With yells of triumph the Bahima dashed in pursuit. But the sun was now peeping, large and red, over a distant ridge, and by its light Tom saw a fresh and well-ordered body of men advancing to the support of the fugitives. Divining that this was the Arab reserve, he ordered his drummer to beat the recall, at the very instant when the enemy, even at the risk of killing their own men, opened fire. The command was timely, for the Bahima, unaccustomed to the fire of muskets, already showed signs of trepidation. His drum was answered by the chief's, and the two bands retreated to their several gates, followed by the hostile force, their return being covered by a hot discharge of missiles from the stockade. After some hesitation, the enemy drew off to reconsider their plan of attack, pursued by a loud chorus of derisive yells.

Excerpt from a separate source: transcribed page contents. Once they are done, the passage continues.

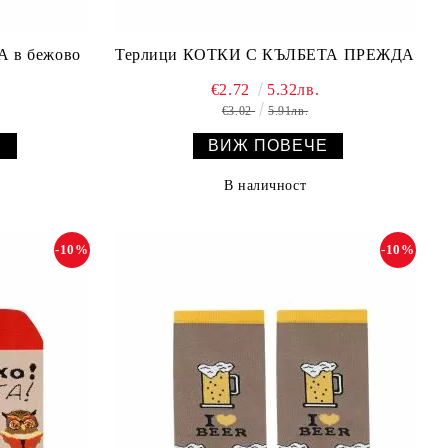
 в бежово
Терлици КОТКИ С КЪЛБЕТА ПРЕЖДА
€2.72
5.32лв.
€3.02
5.91лв.
Е
ВИЖ ПОВЕЧЕ
В наличност
-10%
-10%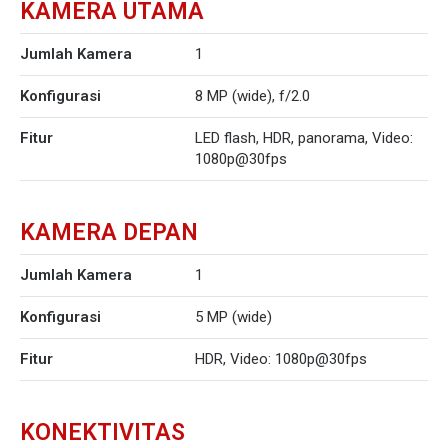
KAMERA UTAMA
Jumlah Kamera
1
Konfigurasi
8 MP (wide), f/2.0
Fitur
LED flash, HDR, panorama, Video:
1080p@30fps
KAMERA DEPAN
Jumlah Kamera
1
Konfigurasi
5 MP (wide)
Fitur
HDR, Video: 1080p@30fps
KONEKTIVITAS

Tom had not the heart to check the self congratulation of the people, who celebrated their victory with song and dance. Victorious, certainly, had they been, but Tom, cool in the midst of the excitement, had carefully scanned the opposing forces to estimate their strength, and he saw that Barega's warriors were greatly outnumbered. They were no more than six hundred fighting men all told, while the enemy, as nearly as he could tell, consisted of at least three times that number, some ninety of them being Arabs, and the rest Manyema. The success of the Bahima was evidently due solely to the surprise and confusion of the enemy, for, even with the advantage of the stockade, they could scarcely hope to outmatch a force so much larger, armed, moreover, as two hundred and fifty of them were, with muskets and rifles. The Bahima losses so far had been few; two men had been killed and five wounded, of whom two died later. Of the enemy, six Arabs and about thirty Manyema had been left upon the field, and others, doubtless, lay drowned at the bottom of the ditch. It was with some anxiety that Tom awaited the dawn of the next day. He passed a sleepless night, framing many conjectures as to the enemy's further operations, and thinking out plans for their discomfiture. But morning broke in silence; Tom wondered whether spear and shield were to remain idle. Looking over the stockade about ten o'clock, he saw a movement amid a clump of trees about half a mile up the slope to the south-west, and, carrying his eye downwards to the north-west, he observed similar evidences of activity in the thicker woods in that direction also. Before he had quite realized what this might portend, a large body of the enemy emerged from each clump, many of the men carrying what appeared to be a kind of trellis-work. Their object flashed instantly into Tom's mind; they were going to bridge the trench. Drums beat, and Bahima and Bairo rushed to the points threatened; but the enemy halted just out of range of their arrows, and, under cover of a phalanx of native shields, prepared to rush their extemporized bridge across the ditch.